La desproporción de ambos temas es tan notable que sólo se explica como producto de la angustia frente al desorden en que han terminado los esfuerzos paralelos por concederle carácter científico al estudio de la literatura y por darle voz universal a sus territorios periféricos. Bloom, que con su figura y vena falstafiana puede ser visto también como la densa tradición encarnada, se siente y acaso está acorralado por un puño de sinoamericanos, feministas, postmodernistas, ambientalistas, semiotas, derechos humanistas –juro que hay quien sostiene este tipo de análisis–, postlacanianos, neopostestructuralistas y –seamos sinceros: latinoamericanistas, que asedian su cubículo.
Creo que exagera: si un profesor de Berkeley supone que todo lo que hayan escrito todas las monjas del periodo colonial mexicano es buena literatura, no es razón suficiente para empañar un libro que, aun exagerado en su postulado básico, por su tema y volumen supera de entrada al entorno en que se gestó. Aun así, su ansiedad ante el hecho de que la tradición se ha extraviado o está por extraviarse en los vericuetos de las facultades de letras de los Estados Unidos tiene fundamento: en estos monasterios que son las universidades gringas es fácil perder la perspectiva.

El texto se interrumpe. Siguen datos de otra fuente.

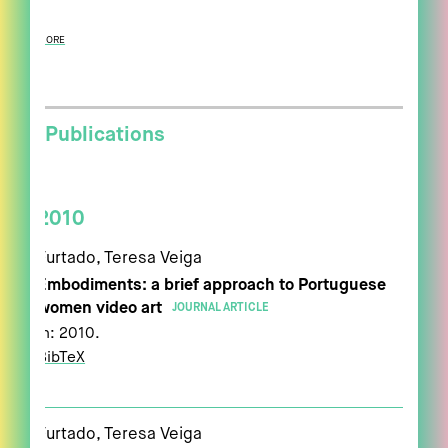
MORE
Publications
2010
Furtado, Teresa Veiga
Embodiments: a brief approach to Portuguese
women video art
JOURNAL ARTICLE
In:
2010
.
BibTeX
Furtado, Teresa Veiga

Una de las razones que hacen de Falstaff el más enigmático de los grandes personajes grotescos de la literatura, estriba en que es el más flexible entre Sancho Panza y Gargantúa, sus pares.
El gordo shakespeareano es elástico hasta el extremo de apoderarse de un fin trágico: en Enrique V se muere de tristeza porque no puede soportar que su amigo Henry pase de golfo a hombre de Estado. En determinado momento de su vida, Falstaff decidió no adaptarse a otro cambio de circunstancias. Algo similar parece estar sucediendo con Bloom desde El canon occidental: su genio sigue intacto, acaso más filoso; aun así, la negativa a tomar distancia y reconocer que los discípulos de Derrida o Paglia son en el fondo inofensivos, denuncia que ha abandonado la versatilidad que le convirtió en un referente obligado para la crítica del último cuarto del siglo. No hace muchos años fue él mismo quien postuló que uno de los autores decisivos del Antiguo Testamento –ni más ni menos que J–, fue una mujer.